* TEXTAUSZUG

################

Inti ist groß und mächtig. Der Himmel über Quito ist wolkenverhangen, aber der Sonnengott der Inka strahlt mit solcher Kraft, dass man eine Sonnenbrille braucht, um nicht geblendet zu sein. „Wir stehen jetzt auf einem Brötchen“, sagt Vibeka und hat plötzlich die volle Aufmerksamkeit. Kein Holpern im perfekten Deutsch der Reiseleiterin, vielmehr der offizielle Name des Hügels „El Panecillo“, von dem aus man einen fantastischen Blick auf die Hauptstadt Ecuadors hat.

Sie ist die zweithöchstgelegene der Welt (2850 m), liegt nahe am Äquator, wo Nord- und Südhalbkugel aufeinandertreffen, und ist von Vulkanen – aktiven und erloschenen – regelrecht umzingelt. Als hätte jemand eine Kiste mit pastellfarbenen Legosteinen umgeworfen, sind die Siedlungen scheinbar zufällig auf deren Flanken gewürfelt. Sie reichen fast bis zu den Rockzipfeln der 45 Meter hohen Madonnenstatue aus Aluminium, die auf dem Panecillo steht.

################

* DATENZEILEN
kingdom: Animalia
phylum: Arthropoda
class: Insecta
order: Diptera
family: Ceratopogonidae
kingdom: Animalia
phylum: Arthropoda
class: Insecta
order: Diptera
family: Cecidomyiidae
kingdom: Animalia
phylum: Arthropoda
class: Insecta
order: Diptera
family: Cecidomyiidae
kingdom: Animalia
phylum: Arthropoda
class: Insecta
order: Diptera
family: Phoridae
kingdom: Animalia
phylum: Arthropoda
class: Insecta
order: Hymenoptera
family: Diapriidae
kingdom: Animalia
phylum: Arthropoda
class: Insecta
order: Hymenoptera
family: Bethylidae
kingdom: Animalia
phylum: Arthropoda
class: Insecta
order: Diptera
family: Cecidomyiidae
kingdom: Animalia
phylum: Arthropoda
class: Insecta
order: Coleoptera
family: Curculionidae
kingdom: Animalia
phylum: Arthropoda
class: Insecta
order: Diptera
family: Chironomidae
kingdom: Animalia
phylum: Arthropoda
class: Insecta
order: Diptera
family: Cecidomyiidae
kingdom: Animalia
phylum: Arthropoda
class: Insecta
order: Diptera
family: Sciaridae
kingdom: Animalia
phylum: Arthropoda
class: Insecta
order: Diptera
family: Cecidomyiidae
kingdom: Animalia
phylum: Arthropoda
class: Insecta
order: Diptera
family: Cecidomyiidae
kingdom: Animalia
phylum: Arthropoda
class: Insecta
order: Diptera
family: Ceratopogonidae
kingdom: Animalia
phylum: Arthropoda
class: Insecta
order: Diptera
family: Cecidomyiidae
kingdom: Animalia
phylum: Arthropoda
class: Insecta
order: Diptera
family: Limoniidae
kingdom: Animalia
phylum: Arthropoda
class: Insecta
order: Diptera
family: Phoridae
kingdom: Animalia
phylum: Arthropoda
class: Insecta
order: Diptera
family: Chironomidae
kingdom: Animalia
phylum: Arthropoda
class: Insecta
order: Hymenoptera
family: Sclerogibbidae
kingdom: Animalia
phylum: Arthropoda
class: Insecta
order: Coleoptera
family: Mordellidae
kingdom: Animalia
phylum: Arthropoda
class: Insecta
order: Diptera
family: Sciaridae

################

* AUFGABE A
Wie hoch ist laut dem Reisetext über Quito die Madonnenstatue aus Aluminium auf dem Panecillo?
* AUFGABE B
Führe den Reisetext über Quito im gleichen Stil über seinen letzten Satz hinaus weiter.

* LÖSUNG A
Sie ist 45 Meter hoch.

* LÖSUNG B
Die bunte Altstadt von Quito hingegen ist ein Schaulaufen kolonialer Architektur der spanischen Eroberer. Und ein Reliquienschrein. Auf den Ruinen des niedergebrannten Palasts des letzten Inka-Herrschers Atahualpa errichteten die Konquistadoren die Basilika und das Kloster San Francisco. Die Iberer importierten den maurischen Mudéjarstil nach Lateinamerika, der Überschwang europäischen Barocks scheint grenzenlos, aber in all der Pracht versteckt sich auch Intis Sonnenscheibe. „Da ist sogar Pacha Mama“, sagt Vibeka und zeigt auf die Schnitzerei einer Frau, der symbolischen Mutter Erde an der Kanzel in der wahrlich gottvollen Jesuitenkirche von Quito. Rund 90 Prozent der Ecuadorianer sind Christen, aber mit Pacha Mama verscherzt man es sich bis heute nicht.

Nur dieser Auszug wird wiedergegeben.